## Your instructions
Copy exactly the lines of the records below, and only those lines, beginning with the line that contains "ring pip: (408, 348)" and ending with the line that contains "index tip: (602, 269)".

## Source material
──────
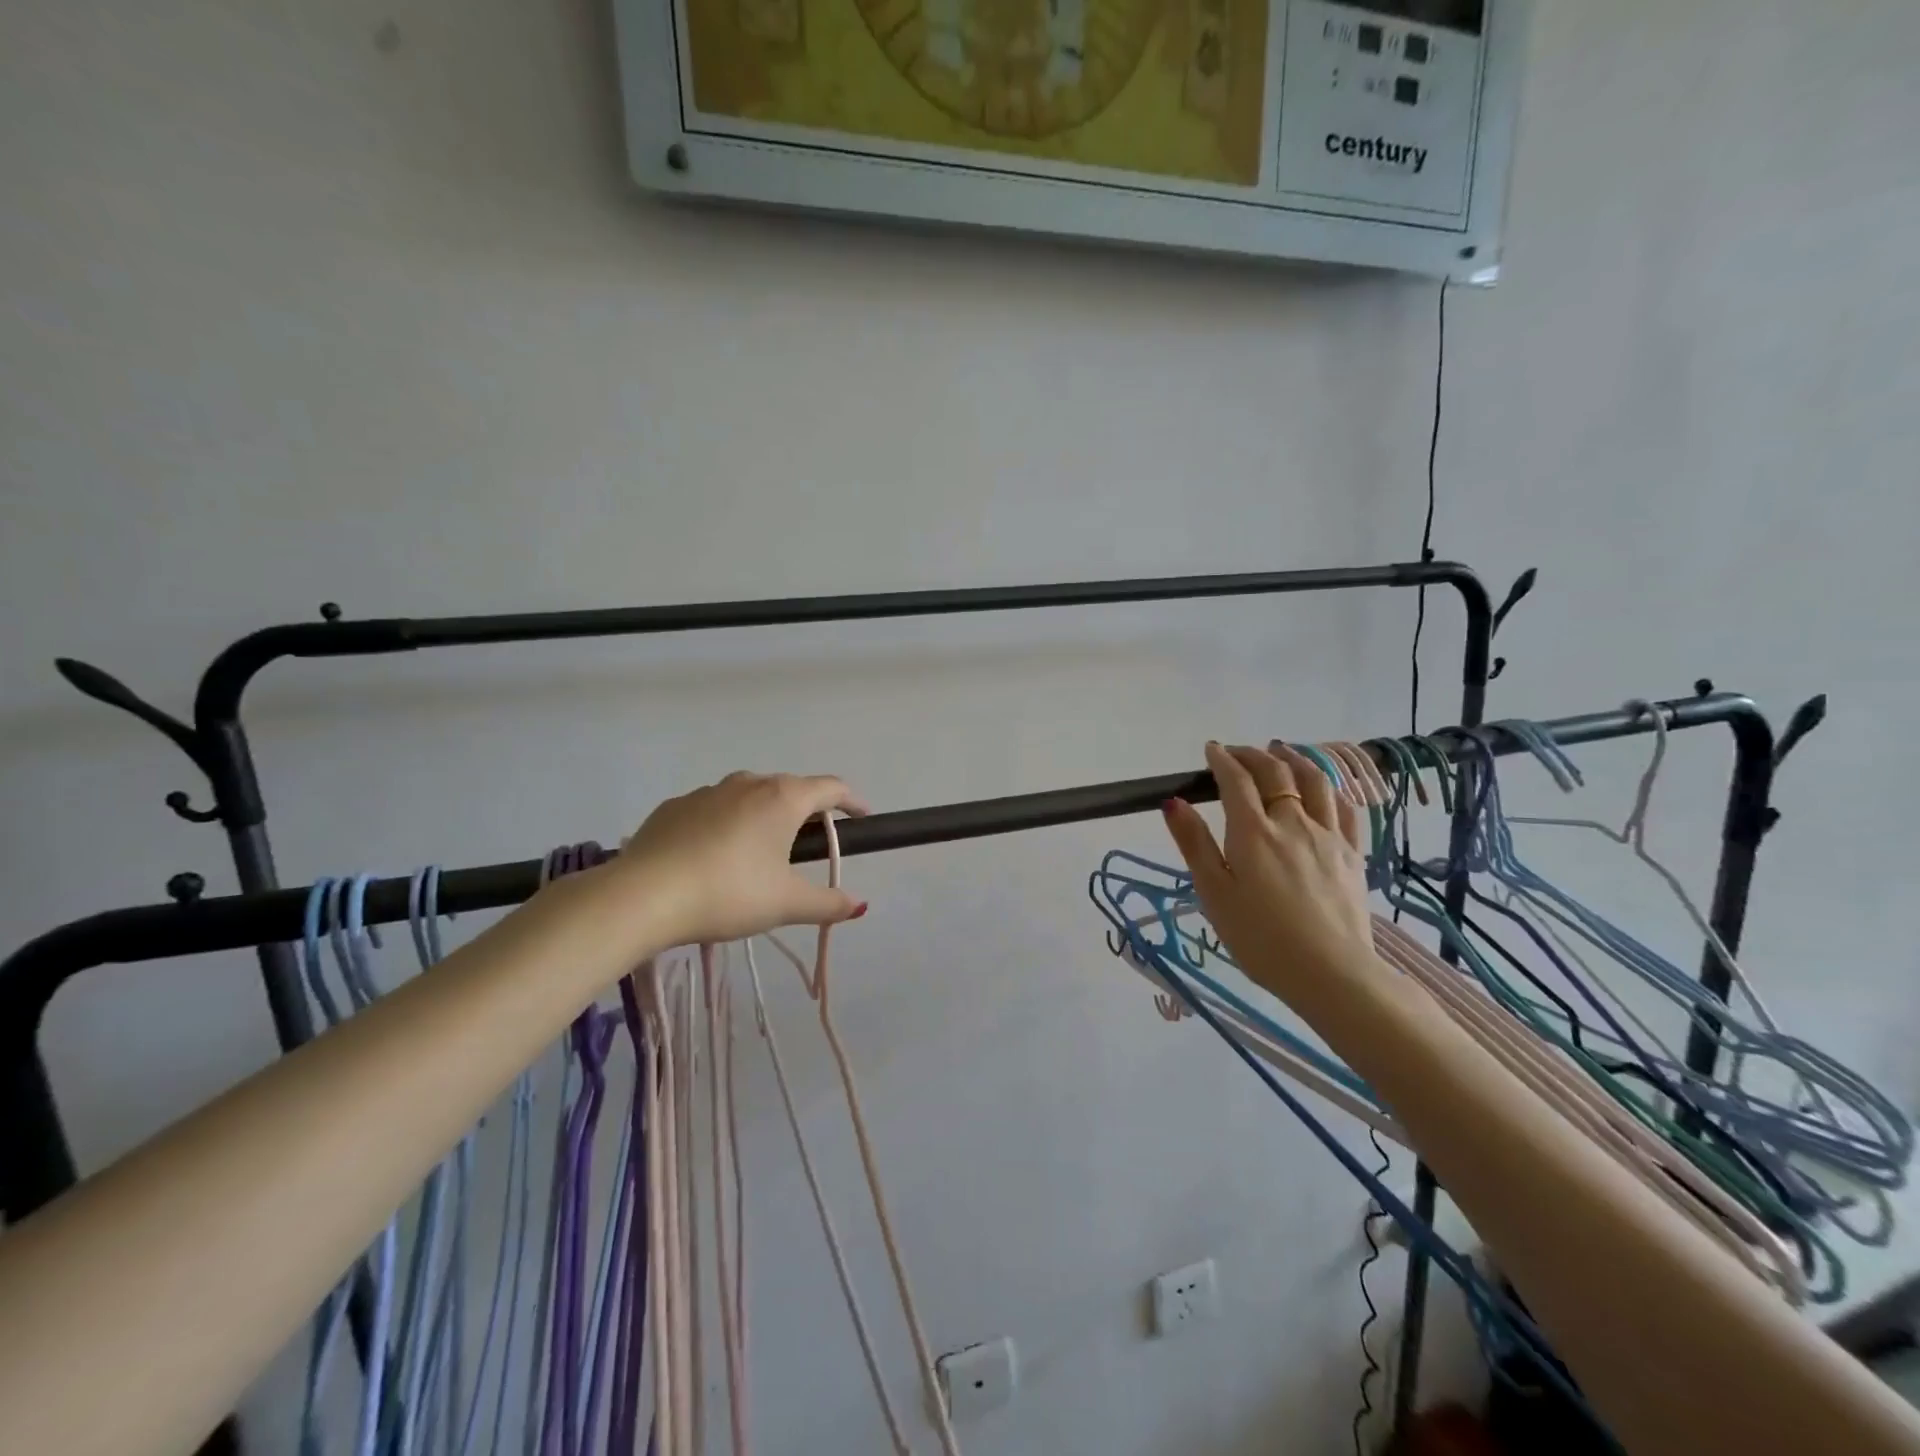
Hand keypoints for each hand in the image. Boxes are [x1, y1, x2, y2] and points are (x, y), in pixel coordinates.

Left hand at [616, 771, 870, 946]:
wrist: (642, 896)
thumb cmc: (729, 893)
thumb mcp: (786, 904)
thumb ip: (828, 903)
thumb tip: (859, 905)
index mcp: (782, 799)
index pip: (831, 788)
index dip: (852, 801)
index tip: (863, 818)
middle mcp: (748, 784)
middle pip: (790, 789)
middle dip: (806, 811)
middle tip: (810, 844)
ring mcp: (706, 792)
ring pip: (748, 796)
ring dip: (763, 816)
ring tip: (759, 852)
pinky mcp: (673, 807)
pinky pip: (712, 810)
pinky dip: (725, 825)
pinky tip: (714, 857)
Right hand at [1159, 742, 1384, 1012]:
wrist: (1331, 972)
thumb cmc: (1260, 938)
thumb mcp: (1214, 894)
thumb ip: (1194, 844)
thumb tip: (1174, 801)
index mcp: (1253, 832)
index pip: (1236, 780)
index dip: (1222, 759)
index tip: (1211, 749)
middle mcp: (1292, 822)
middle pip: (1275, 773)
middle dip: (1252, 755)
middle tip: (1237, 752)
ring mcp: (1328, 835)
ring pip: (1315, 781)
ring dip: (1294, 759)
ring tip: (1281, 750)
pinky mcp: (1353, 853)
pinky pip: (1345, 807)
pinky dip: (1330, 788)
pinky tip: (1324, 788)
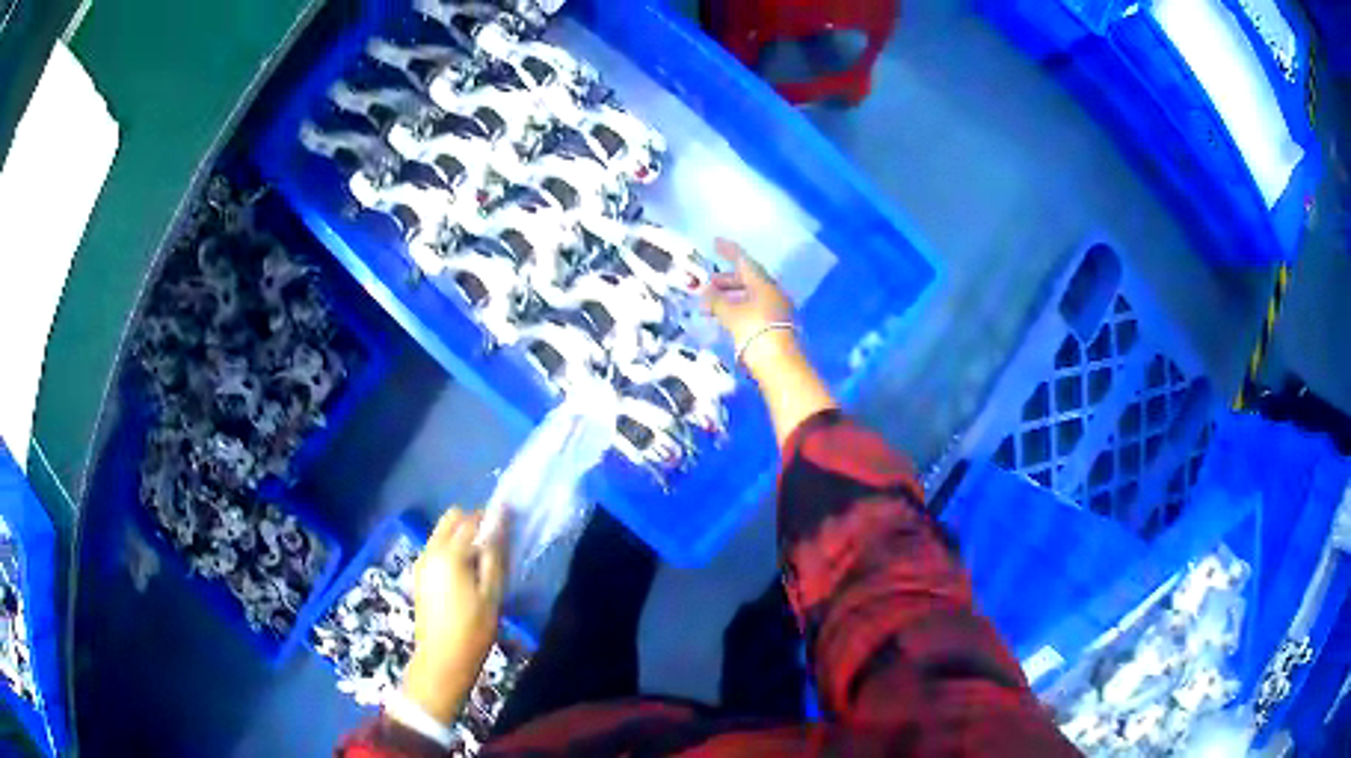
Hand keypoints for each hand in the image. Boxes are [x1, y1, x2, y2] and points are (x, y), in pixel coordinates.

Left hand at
──────
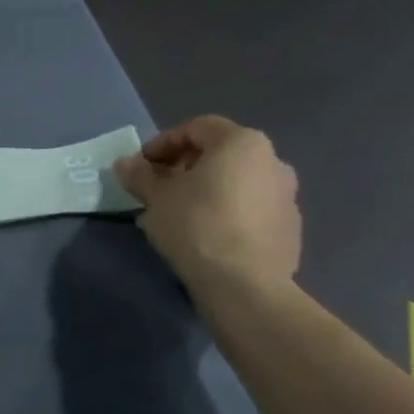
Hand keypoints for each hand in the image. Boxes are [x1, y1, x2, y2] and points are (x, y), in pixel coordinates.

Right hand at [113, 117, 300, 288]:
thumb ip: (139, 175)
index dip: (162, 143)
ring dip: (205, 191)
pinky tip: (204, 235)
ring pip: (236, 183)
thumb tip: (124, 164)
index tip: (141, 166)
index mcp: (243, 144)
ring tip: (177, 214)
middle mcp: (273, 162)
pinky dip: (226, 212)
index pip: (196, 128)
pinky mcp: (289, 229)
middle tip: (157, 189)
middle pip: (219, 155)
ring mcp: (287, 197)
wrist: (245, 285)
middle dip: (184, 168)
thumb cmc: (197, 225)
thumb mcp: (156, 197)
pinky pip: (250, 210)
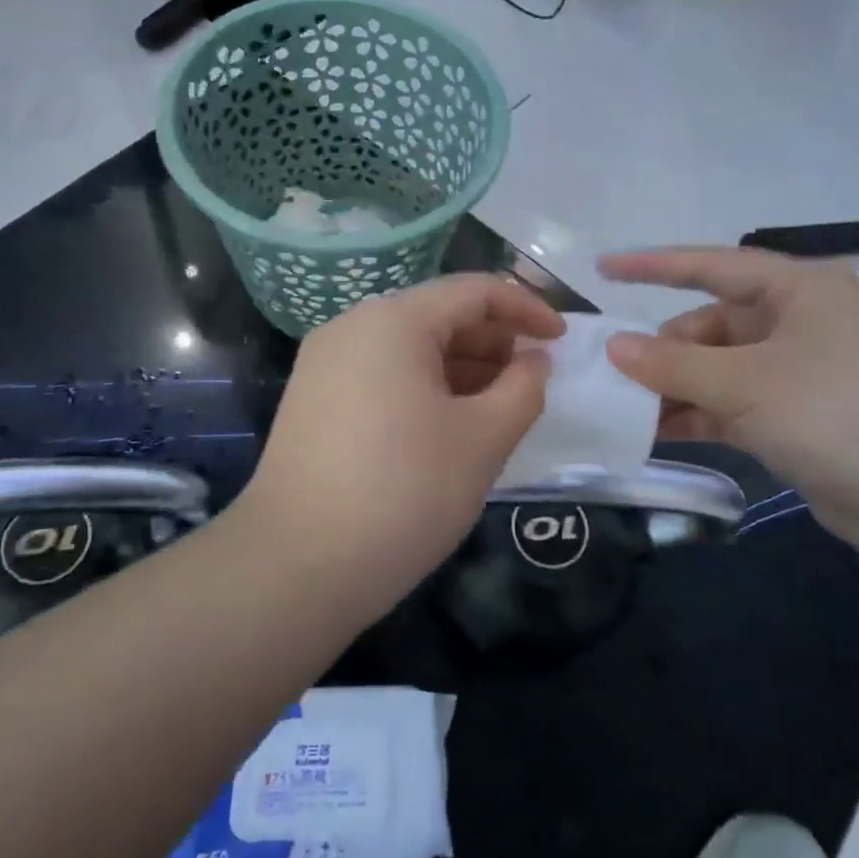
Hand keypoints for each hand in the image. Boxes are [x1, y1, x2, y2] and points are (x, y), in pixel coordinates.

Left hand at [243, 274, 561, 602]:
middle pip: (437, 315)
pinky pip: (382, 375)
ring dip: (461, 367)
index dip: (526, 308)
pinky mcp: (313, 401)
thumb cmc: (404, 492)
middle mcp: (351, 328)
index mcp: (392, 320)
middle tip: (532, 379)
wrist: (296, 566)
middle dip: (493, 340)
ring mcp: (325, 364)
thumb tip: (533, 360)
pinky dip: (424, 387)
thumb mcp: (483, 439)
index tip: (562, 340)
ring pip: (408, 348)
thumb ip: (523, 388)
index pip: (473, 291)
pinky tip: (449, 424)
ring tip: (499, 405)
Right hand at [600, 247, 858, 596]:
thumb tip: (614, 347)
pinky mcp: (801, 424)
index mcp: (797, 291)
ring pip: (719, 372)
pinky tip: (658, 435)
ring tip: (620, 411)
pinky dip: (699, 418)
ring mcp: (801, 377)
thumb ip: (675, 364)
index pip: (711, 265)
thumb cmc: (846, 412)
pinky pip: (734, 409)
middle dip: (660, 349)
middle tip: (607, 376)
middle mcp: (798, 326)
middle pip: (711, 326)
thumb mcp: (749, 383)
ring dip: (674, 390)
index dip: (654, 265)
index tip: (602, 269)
──────
## Written solution
ring pip: (408, 348)
thumb ip: (523, 388)
index pip: (473, 291)
pinky tip: (449, 424)
ring tip: (499, 405)
Right hand at [600, 247, 858, 596]:
thumb tip: (614, 347)
pinky mcp: (801, 424)
index mcp: (797, 291)
ring pip: (719, 372)
pinky tip: (658, 435)
ring tip: (620, 411)
pinky dip: (699, 418)
ring mcp: (801, 377)
thumb ip: (675, 364)
index pip: (711, 265)
thumb cmc: (846, 412)
pinky pip: (734, 409)
middle dip: (660, 349)
middle tip: (607, 376)
middle mcp: (798, 326)
middle pip: (711, 326)
thumb mcp: (749, 383)
ring dip: (674, 390)
index dip: (654, 265)
index tip: (602, 269)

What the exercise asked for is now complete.